Excerpt provided
──────────────────────────────
5.2 Performance in CPG

Next, we conduct experiments to evaluate the models’ performance in generating the contextual paths. We compare our proposed models combining NMCPGT with different context extractor options, namely, KEMatch and its variants, LTRMHSA, context window entities, and random context entities. The random context entities method randomly selects $n^{CXT}$ entities from $G(q)$ as the context entities. We set $n^{CXT}=10$ , which is consistent with the $n^{CXT}$ for KEMatch and LTRMHSA. For simplicity, we name our models by “NMCPGT $+\langle$ context extractor method $\rangle$ ” where the $\langle$ context extractor method $\rangle$ options are Random Context, Context Window, KEMatch, and LTRMHSA.
──────────────────────────────
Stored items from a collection
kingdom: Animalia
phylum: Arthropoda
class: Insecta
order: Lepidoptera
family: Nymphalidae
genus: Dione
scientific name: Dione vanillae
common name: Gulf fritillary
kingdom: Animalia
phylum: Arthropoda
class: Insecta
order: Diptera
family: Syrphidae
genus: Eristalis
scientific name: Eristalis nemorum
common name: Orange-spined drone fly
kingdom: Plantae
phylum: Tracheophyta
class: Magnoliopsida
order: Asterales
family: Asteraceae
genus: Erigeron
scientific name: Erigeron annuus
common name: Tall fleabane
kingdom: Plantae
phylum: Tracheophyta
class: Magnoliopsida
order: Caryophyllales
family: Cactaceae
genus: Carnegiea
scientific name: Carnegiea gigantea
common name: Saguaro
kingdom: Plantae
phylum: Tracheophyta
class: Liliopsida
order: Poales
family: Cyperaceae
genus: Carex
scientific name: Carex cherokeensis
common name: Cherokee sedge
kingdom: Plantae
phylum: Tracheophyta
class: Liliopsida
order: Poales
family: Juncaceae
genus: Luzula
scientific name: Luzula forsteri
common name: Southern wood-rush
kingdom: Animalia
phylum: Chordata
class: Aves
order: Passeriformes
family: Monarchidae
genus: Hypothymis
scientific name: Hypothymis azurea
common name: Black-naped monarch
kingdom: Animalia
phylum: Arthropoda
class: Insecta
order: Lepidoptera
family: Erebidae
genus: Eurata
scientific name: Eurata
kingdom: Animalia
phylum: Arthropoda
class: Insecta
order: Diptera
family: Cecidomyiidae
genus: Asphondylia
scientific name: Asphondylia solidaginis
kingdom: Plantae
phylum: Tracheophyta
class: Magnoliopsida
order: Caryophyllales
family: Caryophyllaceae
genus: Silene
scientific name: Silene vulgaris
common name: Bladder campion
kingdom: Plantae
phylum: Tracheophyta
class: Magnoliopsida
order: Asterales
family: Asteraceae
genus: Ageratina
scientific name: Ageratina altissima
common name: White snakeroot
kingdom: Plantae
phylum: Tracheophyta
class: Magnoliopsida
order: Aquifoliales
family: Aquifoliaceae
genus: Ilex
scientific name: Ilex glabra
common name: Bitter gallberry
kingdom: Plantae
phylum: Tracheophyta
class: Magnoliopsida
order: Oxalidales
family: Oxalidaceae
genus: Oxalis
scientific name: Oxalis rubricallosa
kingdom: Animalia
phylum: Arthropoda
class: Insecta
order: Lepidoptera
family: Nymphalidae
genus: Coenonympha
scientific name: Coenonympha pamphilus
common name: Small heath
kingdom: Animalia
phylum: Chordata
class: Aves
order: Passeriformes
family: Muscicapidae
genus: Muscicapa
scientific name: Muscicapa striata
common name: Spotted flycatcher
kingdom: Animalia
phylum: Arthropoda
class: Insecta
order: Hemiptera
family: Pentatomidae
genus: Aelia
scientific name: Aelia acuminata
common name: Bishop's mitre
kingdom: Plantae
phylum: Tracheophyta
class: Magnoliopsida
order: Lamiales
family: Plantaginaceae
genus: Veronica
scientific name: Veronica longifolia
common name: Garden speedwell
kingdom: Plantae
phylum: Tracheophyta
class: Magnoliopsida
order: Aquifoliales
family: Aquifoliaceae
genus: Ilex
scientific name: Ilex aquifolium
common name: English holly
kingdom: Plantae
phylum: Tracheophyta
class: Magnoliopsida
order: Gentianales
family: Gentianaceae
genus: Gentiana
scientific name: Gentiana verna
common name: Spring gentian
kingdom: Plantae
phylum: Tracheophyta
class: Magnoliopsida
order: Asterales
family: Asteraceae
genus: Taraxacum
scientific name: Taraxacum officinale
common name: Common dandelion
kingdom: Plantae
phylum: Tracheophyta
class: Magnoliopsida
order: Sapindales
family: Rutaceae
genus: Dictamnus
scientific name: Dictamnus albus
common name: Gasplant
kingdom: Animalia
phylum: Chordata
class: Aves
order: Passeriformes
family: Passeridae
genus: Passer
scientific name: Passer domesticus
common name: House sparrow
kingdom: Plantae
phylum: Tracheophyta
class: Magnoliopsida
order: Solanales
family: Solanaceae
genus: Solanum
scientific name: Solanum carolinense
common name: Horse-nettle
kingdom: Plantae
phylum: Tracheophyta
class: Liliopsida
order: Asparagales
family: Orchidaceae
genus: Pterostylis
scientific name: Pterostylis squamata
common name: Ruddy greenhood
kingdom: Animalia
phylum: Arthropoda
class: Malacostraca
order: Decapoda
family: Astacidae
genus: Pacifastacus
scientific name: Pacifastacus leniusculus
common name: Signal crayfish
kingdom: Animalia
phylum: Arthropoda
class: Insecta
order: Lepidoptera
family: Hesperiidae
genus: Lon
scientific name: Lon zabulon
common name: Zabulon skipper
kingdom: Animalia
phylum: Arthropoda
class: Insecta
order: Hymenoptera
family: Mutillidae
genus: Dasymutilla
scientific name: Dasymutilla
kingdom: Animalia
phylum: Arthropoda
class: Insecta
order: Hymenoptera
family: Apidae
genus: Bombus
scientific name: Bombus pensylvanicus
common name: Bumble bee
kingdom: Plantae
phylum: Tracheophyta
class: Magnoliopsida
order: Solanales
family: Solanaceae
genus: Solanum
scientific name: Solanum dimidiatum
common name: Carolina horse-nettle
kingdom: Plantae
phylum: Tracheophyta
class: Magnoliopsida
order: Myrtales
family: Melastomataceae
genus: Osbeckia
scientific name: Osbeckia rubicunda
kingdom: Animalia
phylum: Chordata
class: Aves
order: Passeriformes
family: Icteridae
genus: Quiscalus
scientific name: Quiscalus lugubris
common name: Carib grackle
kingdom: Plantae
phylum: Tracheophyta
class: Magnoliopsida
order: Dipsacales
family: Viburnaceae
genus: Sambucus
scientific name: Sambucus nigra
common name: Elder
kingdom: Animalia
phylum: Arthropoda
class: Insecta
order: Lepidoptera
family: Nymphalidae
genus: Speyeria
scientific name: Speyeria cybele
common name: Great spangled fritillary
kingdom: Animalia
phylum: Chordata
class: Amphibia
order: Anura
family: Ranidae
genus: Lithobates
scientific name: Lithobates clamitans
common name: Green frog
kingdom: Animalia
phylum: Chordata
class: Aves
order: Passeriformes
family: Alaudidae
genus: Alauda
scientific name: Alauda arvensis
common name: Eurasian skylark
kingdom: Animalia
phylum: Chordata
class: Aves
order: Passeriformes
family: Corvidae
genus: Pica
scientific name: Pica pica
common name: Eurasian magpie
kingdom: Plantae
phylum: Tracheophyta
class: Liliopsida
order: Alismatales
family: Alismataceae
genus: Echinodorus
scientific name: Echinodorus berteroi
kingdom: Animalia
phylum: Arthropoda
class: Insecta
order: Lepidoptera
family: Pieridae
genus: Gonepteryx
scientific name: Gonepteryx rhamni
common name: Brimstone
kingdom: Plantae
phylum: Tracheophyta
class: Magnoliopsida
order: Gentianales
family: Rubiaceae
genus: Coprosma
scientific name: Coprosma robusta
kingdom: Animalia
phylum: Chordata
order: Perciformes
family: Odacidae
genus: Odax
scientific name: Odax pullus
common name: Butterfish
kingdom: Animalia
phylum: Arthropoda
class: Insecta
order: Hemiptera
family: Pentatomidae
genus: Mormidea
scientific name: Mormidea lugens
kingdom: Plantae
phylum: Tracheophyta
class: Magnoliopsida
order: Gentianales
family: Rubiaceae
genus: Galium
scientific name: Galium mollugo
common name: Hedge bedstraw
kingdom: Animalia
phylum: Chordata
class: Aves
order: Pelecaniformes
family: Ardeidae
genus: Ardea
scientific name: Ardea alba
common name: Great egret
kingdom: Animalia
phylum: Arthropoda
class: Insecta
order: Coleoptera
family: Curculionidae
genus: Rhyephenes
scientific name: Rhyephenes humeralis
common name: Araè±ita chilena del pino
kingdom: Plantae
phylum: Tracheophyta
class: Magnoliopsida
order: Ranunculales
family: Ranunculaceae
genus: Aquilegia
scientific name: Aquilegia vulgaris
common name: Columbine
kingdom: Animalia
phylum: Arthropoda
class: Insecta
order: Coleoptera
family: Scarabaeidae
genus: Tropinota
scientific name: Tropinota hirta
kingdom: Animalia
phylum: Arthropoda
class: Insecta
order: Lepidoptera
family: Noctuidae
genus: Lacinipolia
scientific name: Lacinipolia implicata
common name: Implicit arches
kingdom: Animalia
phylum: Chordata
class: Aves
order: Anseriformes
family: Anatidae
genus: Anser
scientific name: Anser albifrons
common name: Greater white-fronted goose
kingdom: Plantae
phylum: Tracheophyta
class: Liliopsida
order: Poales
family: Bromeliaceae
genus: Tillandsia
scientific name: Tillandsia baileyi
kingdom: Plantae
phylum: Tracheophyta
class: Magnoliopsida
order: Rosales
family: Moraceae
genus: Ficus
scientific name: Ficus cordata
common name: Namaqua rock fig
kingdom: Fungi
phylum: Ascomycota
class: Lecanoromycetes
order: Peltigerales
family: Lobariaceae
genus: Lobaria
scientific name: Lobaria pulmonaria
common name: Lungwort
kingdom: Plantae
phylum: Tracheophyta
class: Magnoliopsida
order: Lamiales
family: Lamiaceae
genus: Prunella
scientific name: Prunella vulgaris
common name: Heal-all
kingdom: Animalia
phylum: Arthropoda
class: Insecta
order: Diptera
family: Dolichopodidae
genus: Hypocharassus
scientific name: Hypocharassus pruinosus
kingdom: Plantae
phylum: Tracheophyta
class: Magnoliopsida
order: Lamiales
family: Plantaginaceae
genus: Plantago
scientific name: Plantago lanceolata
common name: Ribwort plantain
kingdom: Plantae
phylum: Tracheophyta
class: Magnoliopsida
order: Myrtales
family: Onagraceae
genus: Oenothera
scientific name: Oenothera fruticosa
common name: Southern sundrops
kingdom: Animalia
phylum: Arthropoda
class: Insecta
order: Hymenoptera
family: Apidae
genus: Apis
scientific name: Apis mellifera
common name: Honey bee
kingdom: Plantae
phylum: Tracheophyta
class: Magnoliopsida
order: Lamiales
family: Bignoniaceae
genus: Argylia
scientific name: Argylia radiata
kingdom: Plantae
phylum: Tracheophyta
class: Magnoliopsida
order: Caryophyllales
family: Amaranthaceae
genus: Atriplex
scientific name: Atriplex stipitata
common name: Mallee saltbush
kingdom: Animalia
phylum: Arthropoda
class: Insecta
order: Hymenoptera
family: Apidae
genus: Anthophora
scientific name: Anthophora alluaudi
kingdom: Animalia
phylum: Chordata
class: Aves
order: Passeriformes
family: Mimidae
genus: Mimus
──────────────────────────────
Requirement A
In the excerpt on performance in contextual path generation, why is the number of context entities for the random context entities method set to 10?
Requirement B
Write the next part of the excerpt on performance in contextual path generation, beginning right after its final sentence.

Exercise result A
It is set to 10 so that it matches the number of context entities used for KEMatch and LTRMHSA. The random method then selects the same number of entities from G(q) as those two extractors.

Exercise result B
To evaluate the importance of the context document, we additionally include a non-contextual non-monotonic path generation (NCNMPG) baseline that generates the contextual path from path generator that only takes $e_h$ and $e_t$ as input, without any knowledge of the context document. In other words, this model does not use any context entities as condition, and only relies on the pretrained transformer when generating paths.

For the path generation, we only include the annealed coaching oracle $\pi ^*_{annealed}$ as it has been shown to outperform the uniform and coaching oracles in [6]. The model is optimized with cross entropy loss. The non-monotonic path generator uses a four-layer transformer structure with four attention heads, hidden dimension of 256, and feed-forward dimension of 1,024. Adam optimizer is used with the initial learning rate of $10^{-{5}}$ . The model is trained with 100 epochs. After the 50 burn-in epochs, $\beta$ is linearly annealed from 1.0 by 0.01 in each epoch. The implementation of all neural structures is based on Pytorch.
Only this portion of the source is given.